Twain Scholars Honored at Humor In America Conference

The quadrennial Humor in America conference, co-sponsored by the American Humor Studies Association and the Mark Twain Circle of America, took place earlier this month on the campus of Roosevelt University in Chicago. The Center for Mark Twain Studies was also pleased to offer an award to supplement travel costs to the conference for five graduate students and emerging scholars.

Among the three days of panels and plenaries, many of which touched on the work of Twain and his contemporaries, was the presentation of the Charlie Award (named for Charlie Chaplin) from the AHSA in recognition of lifetime achievement in scholarship and service related to American Humor Studies. Over the thirty years that AHSA has been giving the award, there have been only twelve recipients, including, notably, Elmira College professor Michael Kiskis.

This year, the AHSA recognized the careers to two new Charlie Award recipients, Bruce Michelson and Linda Morris, both of whom, in addition to there considerable work on a wide variety of Humor Studies topics, have published noteworthy books on Mark Twain.
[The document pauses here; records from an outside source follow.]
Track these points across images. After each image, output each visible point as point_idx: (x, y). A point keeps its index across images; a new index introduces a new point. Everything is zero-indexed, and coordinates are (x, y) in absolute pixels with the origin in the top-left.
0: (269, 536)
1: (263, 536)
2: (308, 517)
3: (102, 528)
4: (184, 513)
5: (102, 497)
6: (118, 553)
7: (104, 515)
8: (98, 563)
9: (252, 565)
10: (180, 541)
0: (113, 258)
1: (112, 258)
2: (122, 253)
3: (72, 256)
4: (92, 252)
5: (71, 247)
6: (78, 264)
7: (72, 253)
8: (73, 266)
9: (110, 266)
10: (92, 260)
Bruce Michelson and AHSA President, Jim Caron. Pictures Thanks to Jeffrey Melton.

Dr. Michelson is Emeritus Professor of English at the University of Illinois. His first book on Twain, Mark Twain on the Loose: A Comic Writer & the American Self (University of Massachusetts Press), published in 1995, examined Twain’s urge to liberation, a quest for freedom from the inhibitions of Victorian America and the conventions of literary genre which drove Twain’s extraordinary celebrity and literary legacy, but also makes close examination of his life and work threatening and disconcerting to many readers, past and present.

Ten years later, Dr. Michelson added Printer’s Devil: Mark Twain & The American Publishing Revolution (University of California Press, 2006), the first comprehensive analysis of how Twain’s career intersected with the explosion of print culture in the United States during his lifetime, thanks in large part to commercial and technological innovations which the author was highly attuned to because he had begun his career as a typesetter and newspaper reporter. Printer’s Devil remains the standard-bearer for considerations of Twain as an entrepreneur and professional publisher, arguably as important to his success in Gilded Age America as his considerable talents as a writer and humorist. During his promotion of Printer’s Devil, Michelson was part of the Spring 2006 Trouble Begins series. A recording of his lecture can be found in our digital archives.

Linda Morris and AHSA President, Jim Caron. Pictures thanks to Jeffrey Melton.

Dr. Morris is Professor Emerita at University of California, Davis. Last year she received the first ever Olivia Langdon Clemens Award from the Center for Mark Twain Studies, recognizing unique and groundbreaking contributions to Twain Studies. Her book, Gender Play in Mark Twain: Cross-Dressing & Transgression (University of Missouri Press, 2007), drew attention to Twain’s repeated return to tropes of gender non-conformity. Morris’s book is not only part of what was then an emerging and much-needed corpus of scholarship on Twain and gender, but also developed a lucid interpretive apparatus grounded in contemporary critical theory, demonstrating that Twain remained, as Larry Howe put it in his review, “relevant to new critical paradigms.”

Morris has also been instrumental in resuscitating the works of women writers and humorists of the 19th century, many of whom enjoyed considerable popularity and influence during their lives, but were not granted equivalent attention to their male counterparts by critics and scholars of the ensuing generations. Prominent among these is another Elmira resident, Frances Miriam Whitcher, who is the primary subject of Morris’s Women’s Humor in the Age of Gentility (Syracuse University Press, 1992).

Please join the Center for Mark Twain Studies in congratulating Dr. Michelson and Dr. Morris and thanking them for their ongoing contributions to Twain Studies scholarship.